WHAT YOU NEED TO DO – Look for the word "Stitch" in the material below. Copy each line that has it.

RECORDS FOR PROCESSING –
*****

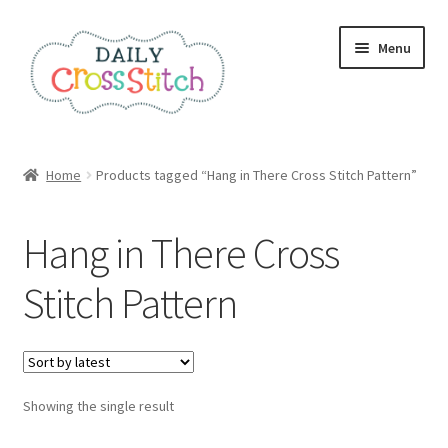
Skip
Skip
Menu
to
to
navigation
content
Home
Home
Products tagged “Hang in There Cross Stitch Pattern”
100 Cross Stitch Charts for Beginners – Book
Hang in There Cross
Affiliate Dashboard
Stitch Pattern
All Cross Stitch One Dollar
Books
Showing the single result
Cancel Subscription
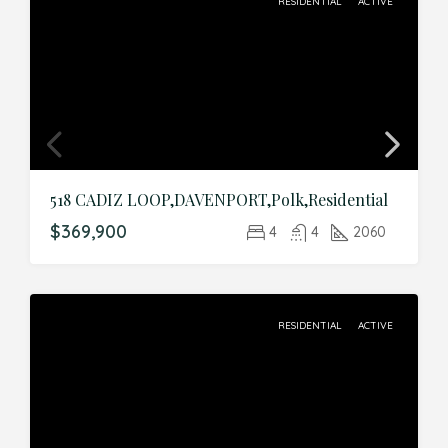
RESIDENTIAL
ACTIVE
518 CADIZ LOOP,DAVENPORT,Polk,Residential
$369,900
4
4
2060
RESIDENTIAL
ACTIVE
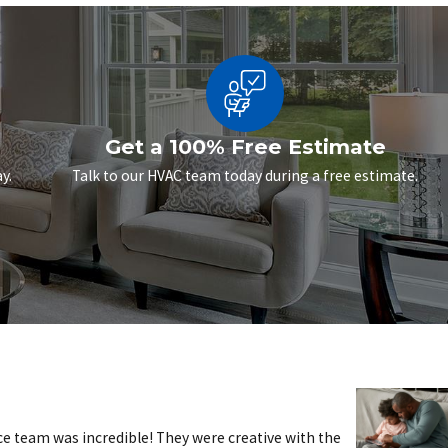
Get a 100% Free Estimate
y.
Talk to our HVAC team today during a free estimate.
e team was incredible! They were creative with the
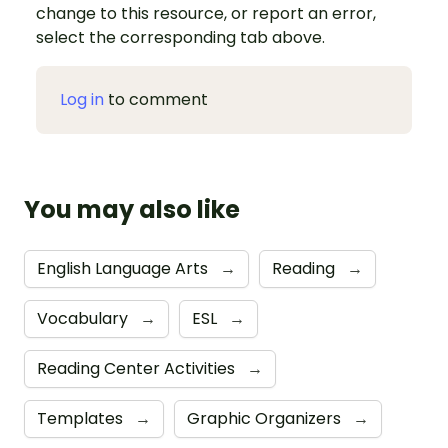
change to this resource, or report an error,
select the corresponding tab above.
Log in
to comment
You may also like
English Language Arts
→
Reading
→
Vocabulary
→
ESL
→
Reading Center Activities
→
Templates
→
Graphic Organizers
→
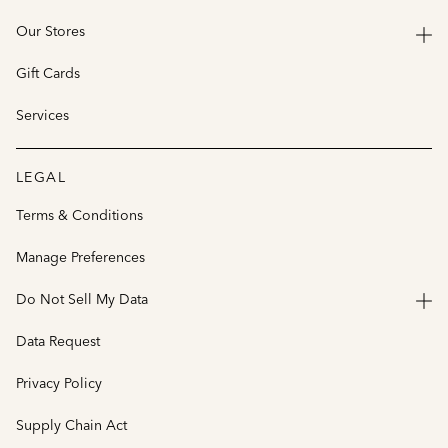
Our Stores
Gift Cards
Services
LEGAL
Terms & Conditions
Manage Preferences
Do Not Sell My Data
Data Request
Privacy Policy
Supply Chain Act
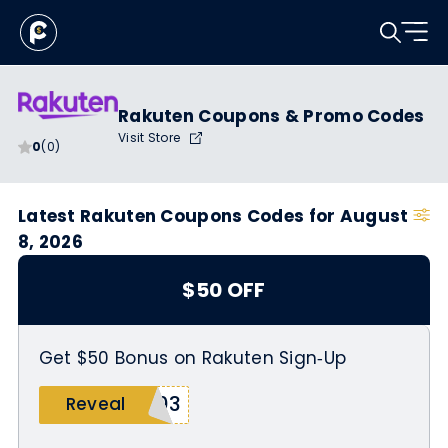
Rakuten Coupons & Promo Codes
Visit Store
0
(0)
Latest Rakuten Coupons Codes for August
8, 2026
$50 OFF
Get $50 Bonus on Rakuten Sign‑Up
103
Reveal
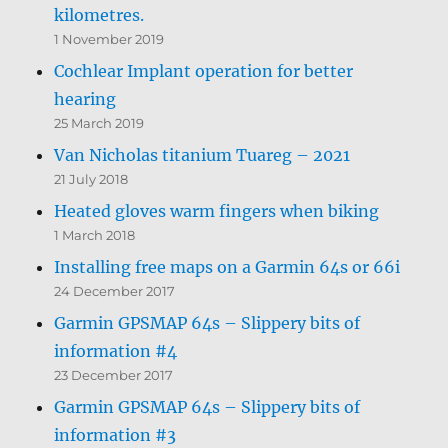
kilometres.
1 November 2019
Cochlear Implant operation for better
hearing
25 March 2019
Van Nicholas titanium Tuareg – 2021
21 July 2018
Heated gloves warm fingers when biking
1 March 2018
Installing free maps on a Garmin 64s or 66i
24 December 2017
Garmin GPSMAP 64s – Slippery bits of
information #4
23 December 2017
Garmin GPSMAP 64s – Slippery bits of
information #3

*****

REPLY –
Products tagged “Hang in There Cross Stitch Pattern”
100 Cross Stitch Charts for Beginners – Book
Stitch Pattern
All Cross Stitch One Dollar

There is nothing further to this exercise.